Could you transcribe every line of the items below without changing anything, and leave the pictures out of your answer?

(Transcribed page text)
=-=-=

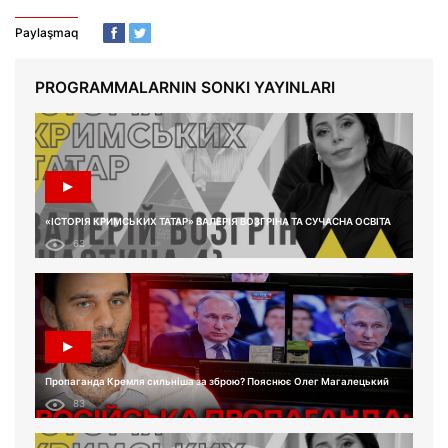
Paylaşmaq
PROGRAMMALARNIN SONKI YAYINLARI
«ІСТОРІЯ КРИМСЬКИХ ТАТАР» ВАЛЕРІЯ ВОЗГРІНА ТА СУЧАСНА ОСВІТА
63
Пропаганда Кремля сильніша за зброю? Пояснює Олег Магалецький
83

=-=-=

THE COMPLETED TASK
Paylaşmaq
PROGRAMMALARNIN SONKI YAYINLARI
«ІСТОРІЯ КРИМСЬКИХ ТАТАР» ВАЛЕРІЯ ВОЗГРІНА ТА СУЧАСНА ОСВІТА
63
Пропаганда Кремля сильніша за зброю? Пояснює Олег Магалецький
83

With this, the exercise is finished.